En ce qui concerne maintenant les moyens et les structures, un corpus juridique doit certes être élaboré afin de donner un cadre à ce combat, mais il restera lettre morte s’ils sont insuffisants. Il faut faire vite, le temps presse ! Nous avons toutes et tous en tête ce chiffre terriblement effrayant : tous les trois jours, une femme meurt des suites de violences. Les violences contre les femmes progressent plus que l’ensemble des violences commises contre les personnes. Le rapport d’évaluation du premier plan a pointé ce manque de structures et de moyens, garanties préalables pourtant indispensables pour que les femmes victimes de violences franchissent le pas et déposent plainte.
Des progrès législatifs majeurs ont été accomplis ces dernières années, et le cadre législatif français paraît assez complet.

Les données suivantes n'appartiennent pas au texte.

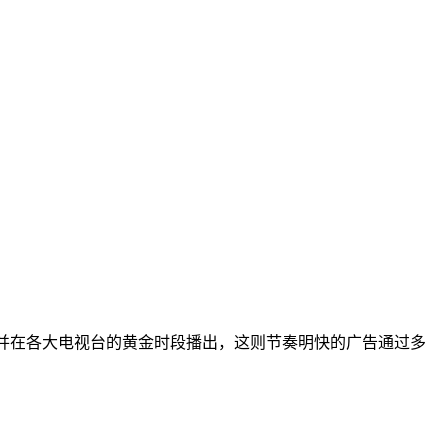
广告并在各大电视台的黄金时段播出，这则节奏明快的广告通过多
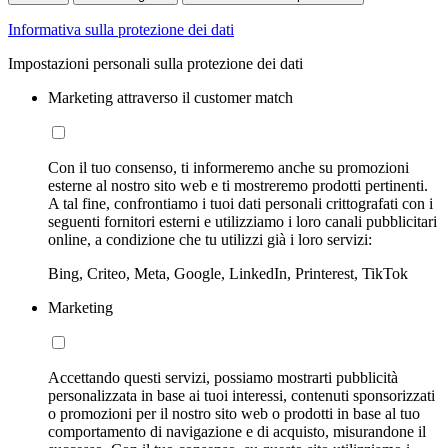
Informativa sulla protezione dei dati
Impostazioni personali sulla protezione dei dati
Marketing attraverso il customer match
Con il tuo consenso, ti informeremo anche su promozioni
esterne al nostro sito web e ti mostreremo prodotti pertinenti.
A tal fine, confrontiamo i tuoi dati personali crittografati con i
seguenti fornitori esterni e utilizziamo i loro canali pubblicitari
online, a condizione che tu utilizzi già i loro servizi:
Bing, Criteo, Meta, Google, LinkedIn, Printerest, TikTok
Marketing
Accettando questi servizi, possiamo mostrarti pubblicità
personalizzata in base ai tuoi interessi, contenuti sponsorizzati
o promozioni per il nostro sito web o prodotti in base al tuo
comportamento di navigazione e di acquisto, misurandone il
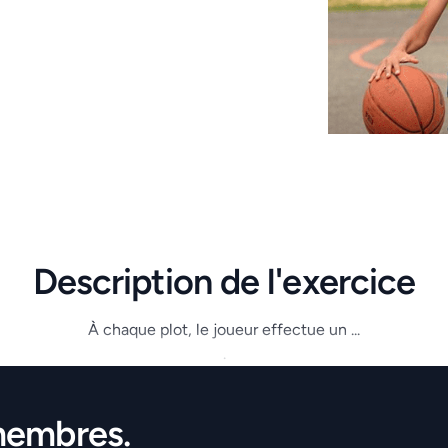
Description de l'exercice
À chaque plot, le joueur effectue un ...
.
membres.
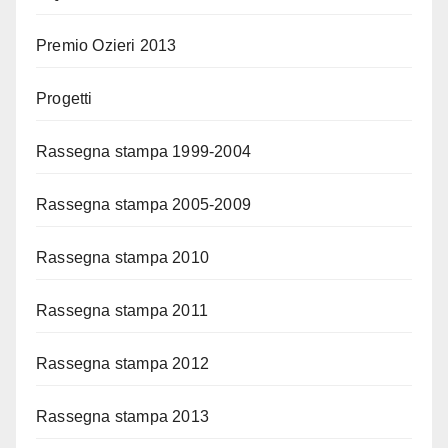
Premio Ozieri 2013
Progetti
Rassegna stampa 1999-2004
Rassegna stampa 2005-2009
Rassegna stampa 2010
Rassegna stampa 2011
Rassegna stampa 2012
Rassegna stampa 2013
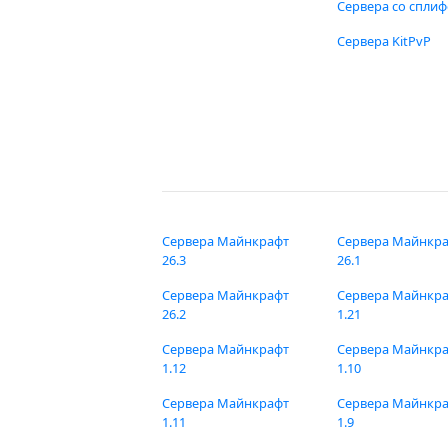
Сервера со спли
Сервера KitPvP
Сервера Майнкрафт
Сервера Майнкр
26.3
26.1
Сервера Майнкрафт
Сервера Майнкр
26.2
1.21
Сервера Майнкрафт
Сервера Майнкр
1.12
1.10
Сервера Майнкрафт
Сервера Майнкр
1.11
1.9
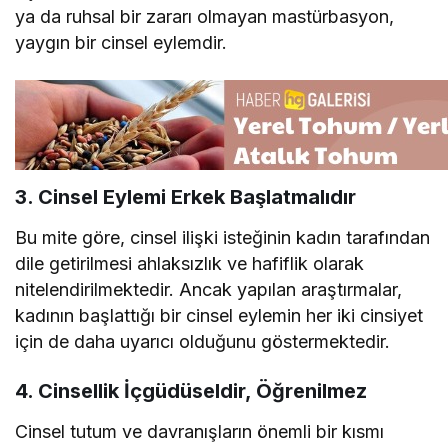
ya da ruhsal bir zararı olmayan mastürbasyon,
yaygın bir cinsel eylemdir.
3. Cinsel Eylemi Erkek Başlatmalıdır
Bu mite göre, cinsel ilişki isteğinin kadın tarafından
dile getirilmesi ahlaksızlık ve hafiflik olarak
nitelendirilmektedir. Ancak yapılan araştırmalar,
kadının başlattığı bir cinsel eylemin her iki cinsiyet
için de daha uyarıcı olduğunu göstermektedir.
4. Cinsellik İçgüdüseldir, Öğrenilmez
Cinsel tutum ve davranışların önemli bir kısmı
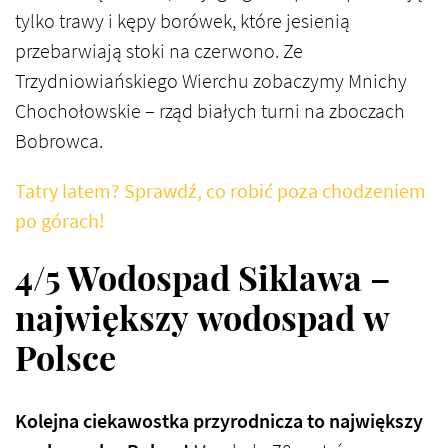
tylko trawy i kępy borówek, które jesienią
przebarwiają stoki na czerwono. Ze
Trzydniowiańskiego Wierchu zobaczymy Mnichy
Chochołowskie – rząd białych turni na zboczach
Bobrowca.
Tatry latem? Sprawdź, co robić poza chodzeniem
po górach!
4/5 Wodospad Siklawa –
największy wodospad w
Polsce
Kolejna ciekawostka przyrodnicza to największy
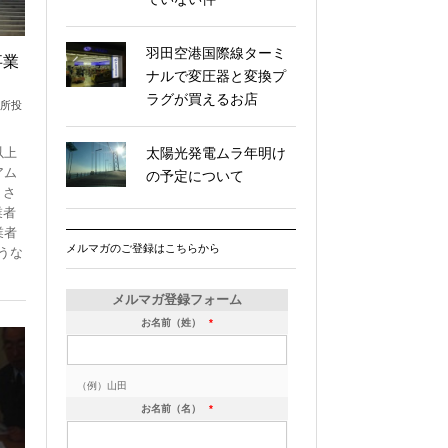
羽田空港国際線ターミ
事業
ナルで変圧器と変換プ
ラグが買えるお店
電所投
以上
太陽光発電ムラ年明け
アム
の予定について
くさ
業者
業者
メルマガのご登録はこちらから
うな
メルマガ登録フォーム
お名前（姓）
*
（例）山田
お名前（名）
*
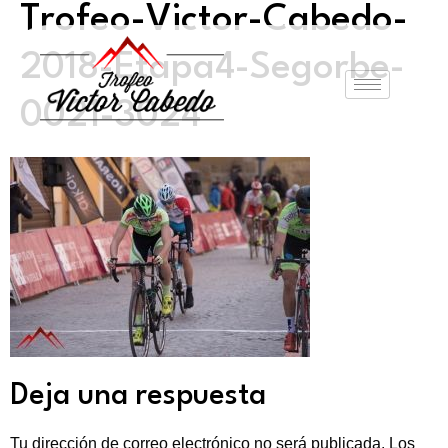
Trofeo-Victor-Cabedo-
2018-Etapa4-Segorbe-
0021-3024
Deja una respuesta
Tu dirección de correo electrónico no será publicada.
Los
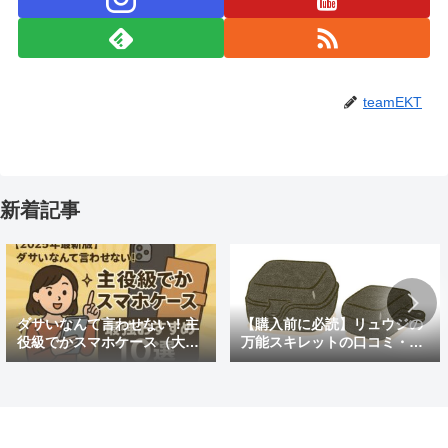
teamEKT
新着記事
ダサいなんて言わせない！主
【購入前に必読】リュウジの
役級でかスマホケース（大き
万能スキレットの口コミ・評
めの）最強おすすめ10選
判まとめ｜後悔しないための
注意点も紹介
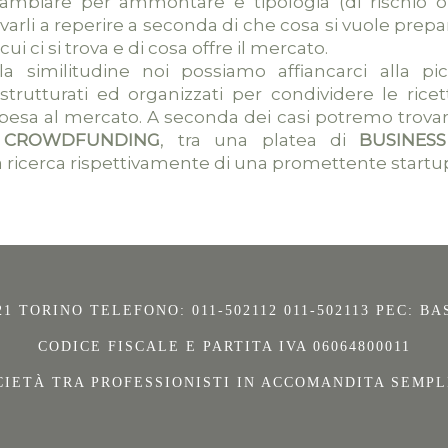
mbiare per ammontare e tipologia (di rischio o 
ovarli a reperire a seconda di che cosa si vuole pre
cui ci si trova e di cosa offre il mercato.
a similitudine noi possiamo affiancarci alla p
ù strutturati ed organizzati per condividere le ri
spesa al mercato. A seconda dei casi potremo trovar
 CROWDFUNDING
, tra una platea di
BUSINES
a ricerca rispettivamente di una promettente startu
21 TORINO TELEFONO: 011-502112 011-502113 PEC:
BA
CODICE FISCALE E PARTITA IVA 06064800011
CIETÀ TRA PROFESSIONISTI IN ACCOMANDITA SEMPL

Le rapport ne préconise d’ailleurs pas l’adoption d’une loi-cadre comme il en existe par exemple en Espagne. Aussi aimerais-je connaître votre sentiment sur ce point, madame la secrétaire d’État.
Développer les structures, se donner des moyens suffisants, changer les mentalités afin de modifier les comportements des hommes violents et aider les victimes : tels sont les impératifs. En un mot, il faut agir, et je sais, madame la secrétaire d’État, que vous partagez pleinement cet objectif !
Pour changer les comportements des hommes et faire comprendre aux femmes que la violence, physique ou psychologique, n’est ni normale ni acceptable, je crois beaucoup à l’éducation et à la sensibilisation, dès le plus jeune âge, des filles mais surtout des garçons. À cet égard, je regrette que la sensibilisation soit principalement à destination des filles et des femmes, ce qui les place toujours en situation de victimes et de coupables.